The Court cited Motion Picture Patents Co. v. Universal Film Mfg. Co. for the proposition that a patentee "may not exact as the condition of a license that unpatented materials used in connection with the invention shall be purchased only from the licensor, and if it does so, relief against one who supplies such unpatented materials will be denied. The limited monopoly to make, use, and vend an article may not be 'expanded by limitations as to materials and supplies necessary to the operation of it.' " The Court added, "The relief here sought is indistinguishable from that denied in the Motion Picture Case."

The Court rejected the patentee's attempt to distinguish Motion Picture Patents on the theory that the dry ice was a claimed element of the patented combination while earlier tie-in cases involved supplies that were not part of the patented invention. That was "without legal significance," because:

The Dry Ice Corporation has no right to be free from competition in the sale of solid carbon dioxide. Control over the supply of such unpatented material is beyond the scope of the patentee's monopoly, and this limitation, inherent in the patent grant, is not dependent upon the peculiar function or character of the unpatented material or on the way in which it is used.

Work instruction = Please continue the passage on the dry ice patent case from the point where it stops.

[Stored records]
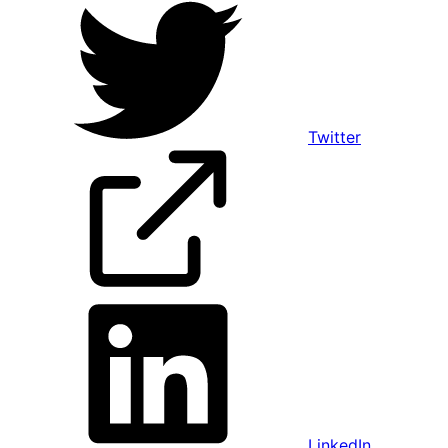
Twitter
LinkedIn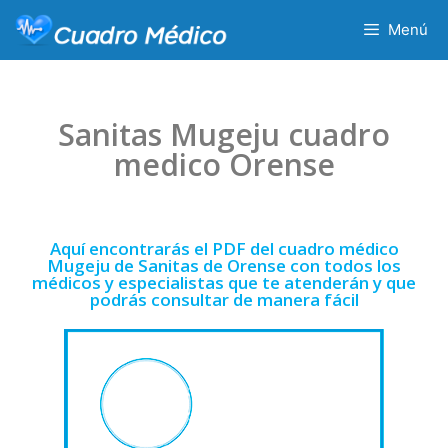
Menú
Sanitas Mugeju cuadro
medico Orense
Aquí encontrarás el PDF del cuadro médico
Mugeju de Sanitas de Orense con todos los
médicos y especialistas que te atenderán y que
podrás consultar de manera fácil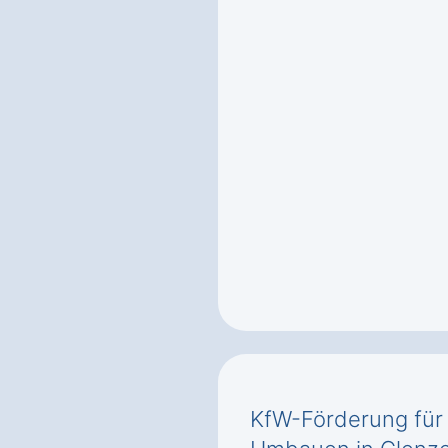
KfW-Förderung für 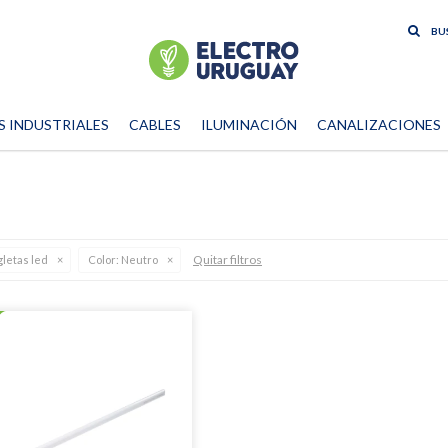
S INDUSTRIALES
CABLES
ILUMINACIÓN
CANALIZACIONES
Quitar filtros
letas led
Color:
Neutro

Reply =
==Further developments==

Dry Ice Corporation (DIC) remained defiant despite the ruling of the Supreme Court. and it inaugurated "a campaign of intimidation against customers of the Carbice Corporation." DIC released

to the public press a statement that the validity of the patent as sustained by the Court of Appeals had not been disturbed; that the true patent monopoly had in no way been limited by this Court; that we had indicated that the proper way to enforce the patent monopoly is by directly suing those who use solid carbon dioxide in the patent combination without a license; and that the Dry Ice Corporation would immediately bring such a suit.

The Supreme Court ordered a re-argument and rehearing, limited to the question of the validity of the patent.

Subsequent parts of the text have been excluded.